The Bowline on a bight is a knot which makes a pair of fixed-size loops in the middle of a rope. Its advantage is that it is reasonably easy to untie after being exposed to load. This knot can replace the figure-eight loop knot when tying into a climbing harness. It is one of the two tie-in knots that are being taught by the German Alpine Club (DAV), generally being considered secure.
The halter hitch is a type of knot used to connect a rope to an object. As the name implies, an animal's lead rope, attached to its halter, may be tied to a post or hitching rail with this knot. The benefit of the halter hitch is that it can be easily released by pulling on one end of the rope, even if it is under tension. Some sources show the knot being finished with the free end running through the slipped loop to prevent it from working loose or being untied by a clever animal, still allowing easy but not instant untying.

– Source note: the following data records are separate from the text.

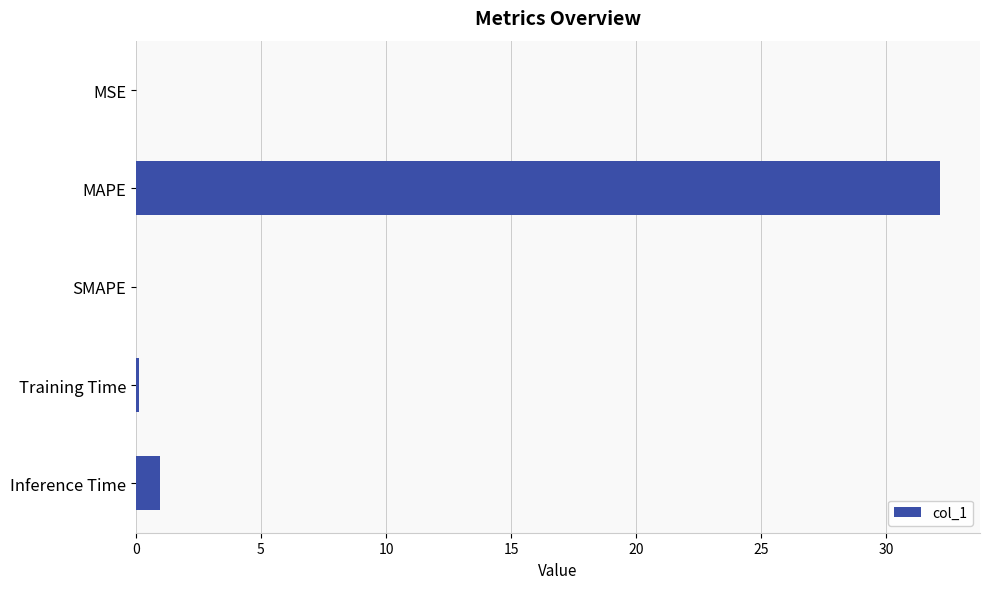

Which label corresponds to the largest value in the chart?

MAPE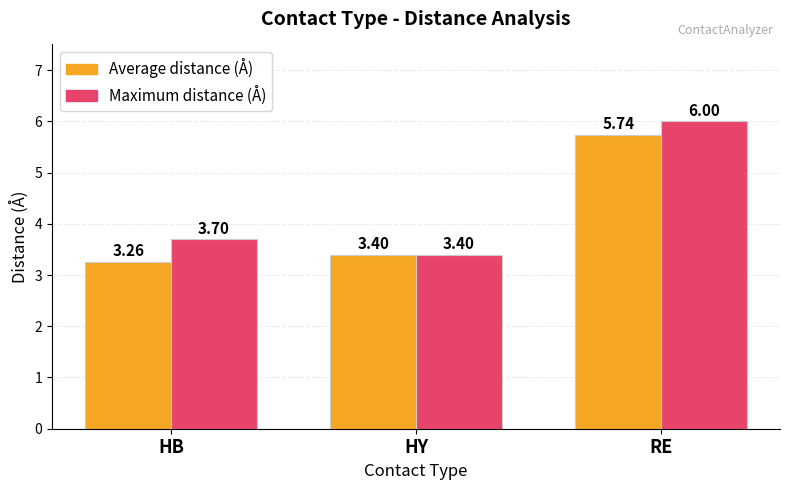

How many Average distance (Å) values are between 3 and 5?

2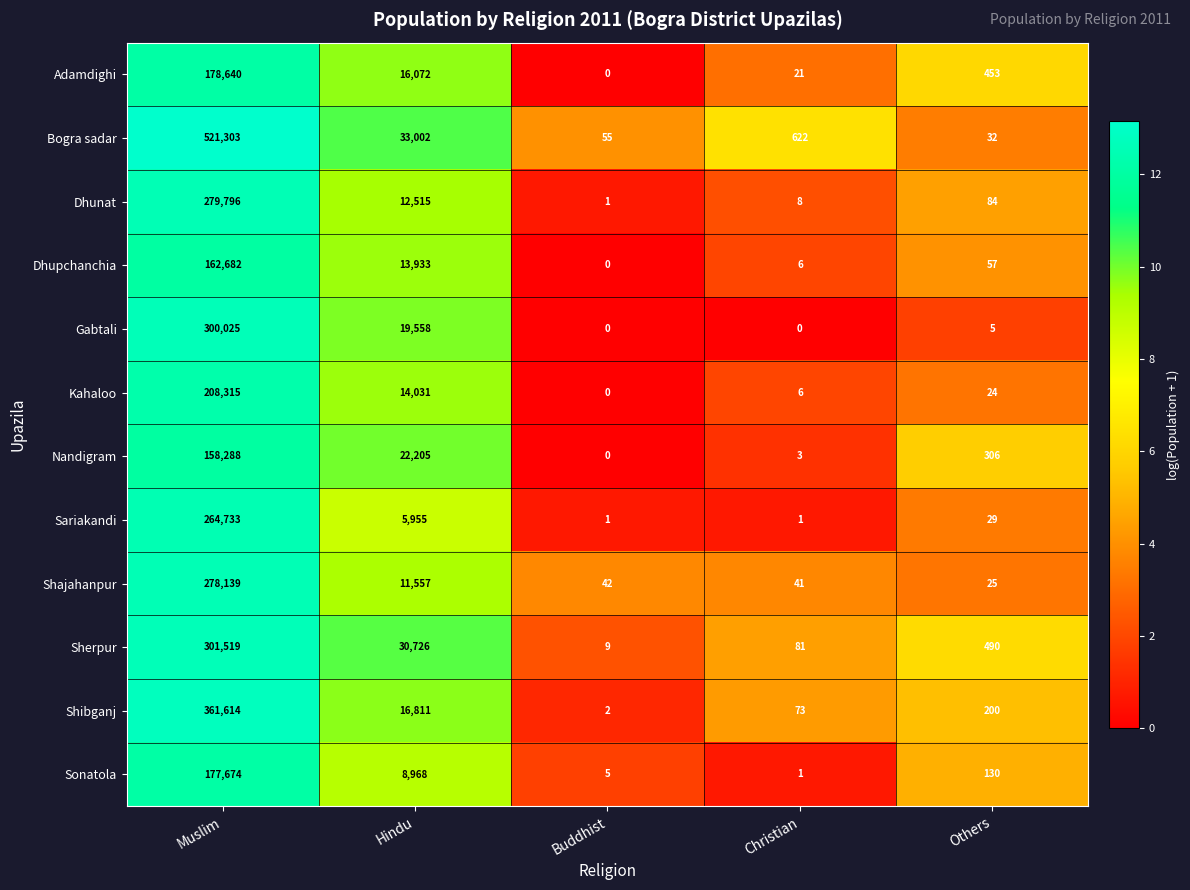

At how many categories does at least one series exceed 7?

5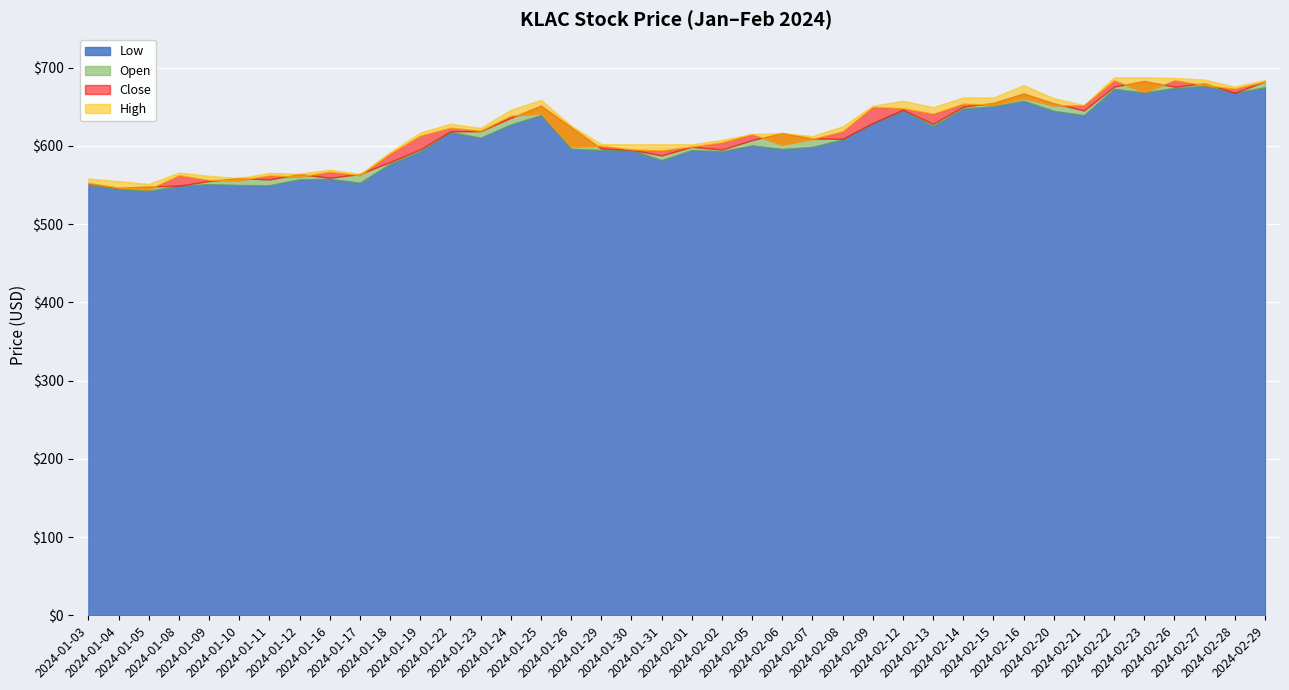

Reading left to right, list all the values displayed in this chart.

Open: 552.0	546.4	548.1	549.1	555.0	559.0	557.0	564.0	559.1	564.0	579.3	595.4	618.5	618.8	635.8	651.5	624.0	596.5	595.0	587.7	598.8	595.2	607.3	616.4	609.4	608.9	629.1	646.1	628.2	650.0	655.0	667.0	654.5	645.2	675.7	683.0	675.6	680.0	667.7	682.4
High: 558.2	554.9	551.4	565.9	561.7	559.0	565.4	564.4	569.6	564.0	592.0	617.0	628.3	623.0	646.1	658.8	625.9	602.2	602.0	602.0	602.0	607.6	615.1	616.4	612.5	624.8	651.3	657.6	649.5	661.9	661.8	677.5	661.0	652.1	687.7	687.6	686.8	684.7	675.6	684.1
Low: 550.0	544.8	542.4	548.9	551.1	549.9	549.6	557.2	557.8	552.9	577.0	593.0	617.6	610.4	627.3	639.1	596.2	594.6	594.5	581.7	594.6	593.0	600.5	595.9	598.7	608.2	628.5	645.2	625.5	647.8	650.5	657.6	644.7	639.2	672.9	668.0	674.0	676.7	667.7	674.8
Close: 552.6	546.4	544.3	562.4	556.3	556.1	562.1	560.6	566.8	562.5	590.0	613.0	623.1	619.3	638.5	641.7	599.4	600.1	595.4	594.0	599.1	604.3	614.9	601.6	608.9	618.5	649.8	648.0	641.1	653.8	652.4	661.4	651.8	651.9	683.8	668.8	683.8	677.6	673.0	682.3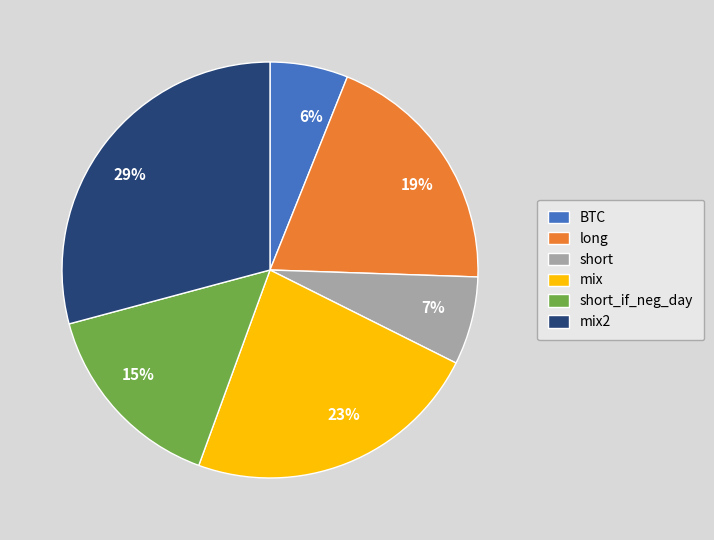

To the nearest percent, what is the difference between the 7% and 29% slice percentages?

22%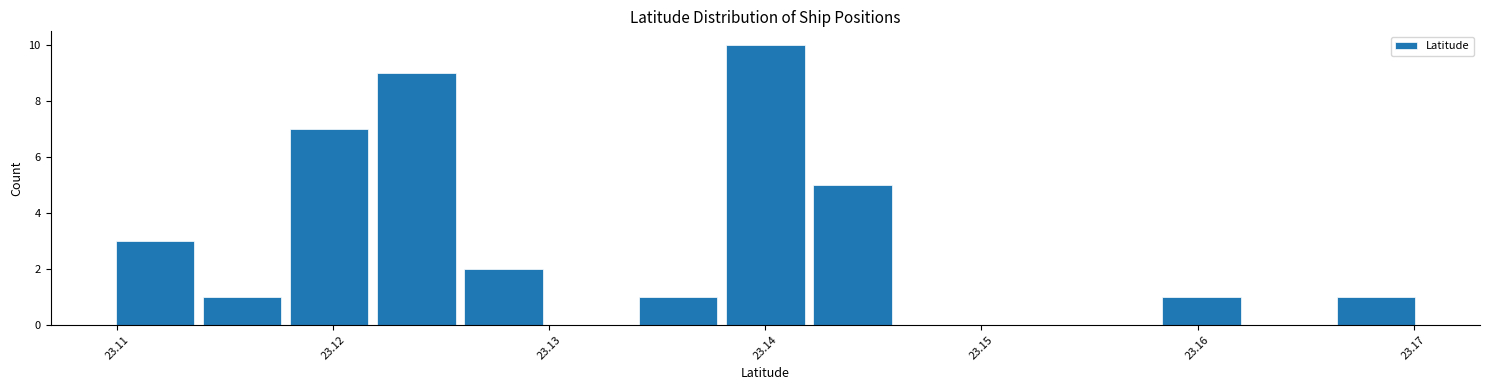

Which range on the x-axis has the tallest bar?

23.138 to 23.142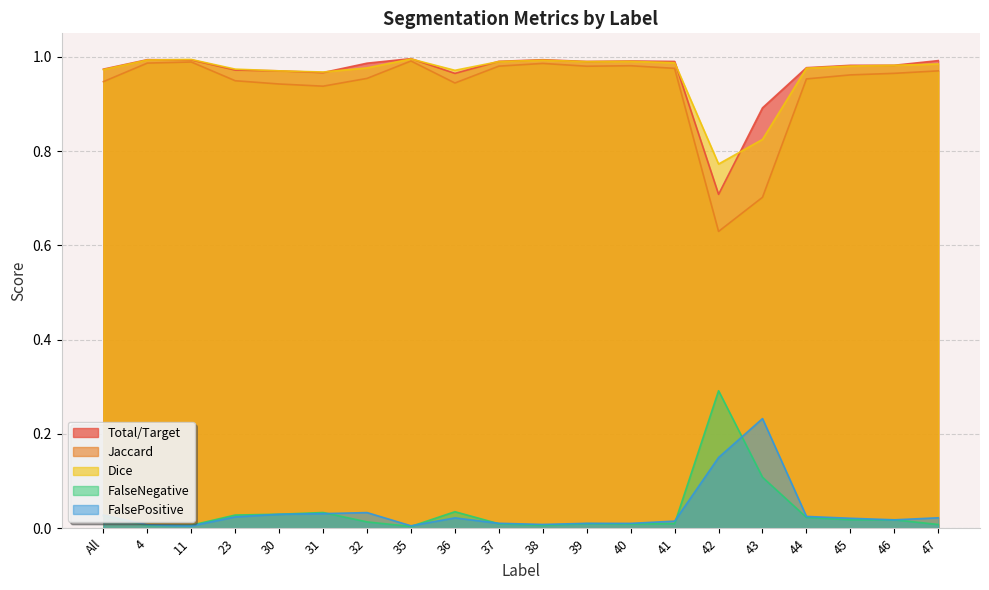

What are all the series names shown in the legend?

Total/Target, Jaccard, Dice, FalseNegative, FalsePositive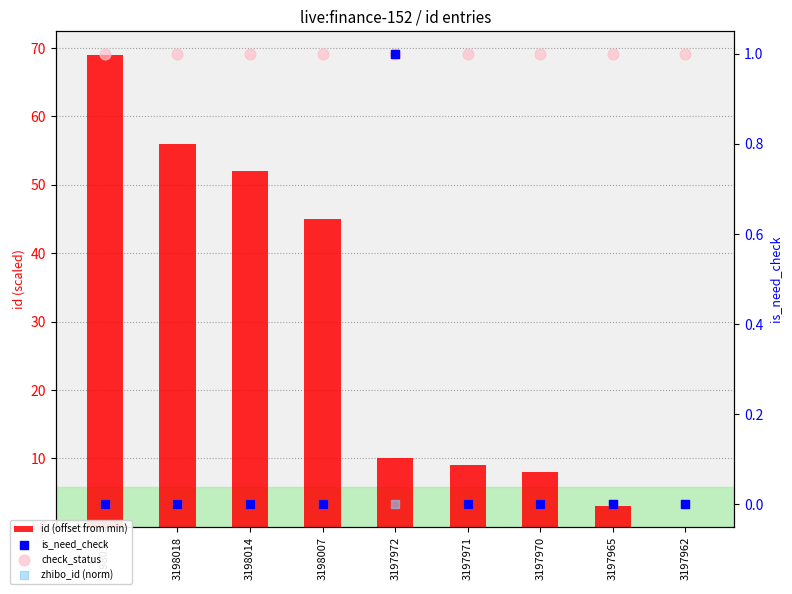

Which series contains the lowest Y value?

id (offset from min)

The eye splice is a method of creating a permanent loop in the end of a rope by means of rope splicing.
A Yosemite bowline is a loop knot often perceived as having better security than a bowline. It has been pointed out that if the knot is not dressed correctly, it can potentially collapse into a noose, however testing reveals this alternative configuration to be strong and safe as a climbing tie-in.
In knot tying, a bight is a curved section or slack part between the two ends of a rope, string, or yarn. A knot that can be tied using only the bight of a rope, without access to the ends, is described as in the bight. The term "bight" is also used in a more specific way when describing Turk's head knots, indicating how many repetitions of braiding are made in the circuit of a given knot.
The harness knot is a general purpose bend knot used to join two ropes together. The knot can be tied under tension and will not capsize.
Karash double loop is a common name for a knot forming two loops. This knot has been a known variant of the Bowline on a bight per the International Guild of Knot Tyers, referred to as bowline twist or twisted collar bowline on a bight. The knot is also referred to as nœud de fusion in French references and sometimes called Fusion knot in English.
The diamond hitch is a lashing technique used mainly in the field of equine packing, to secure a set of objects, for instance a pair of pack-bags, pack-boxes or other gear onto a base, for instance a pack saddle frame, in which case it requires the use of a lash cinch. In the general sense it requires the base to be equipped with at least two points of anchorage, and a rope which is used to lash the object down onto the base. There are two types of Diamond Hitches, a single, shown here, and a double diamond hitch which is not shown.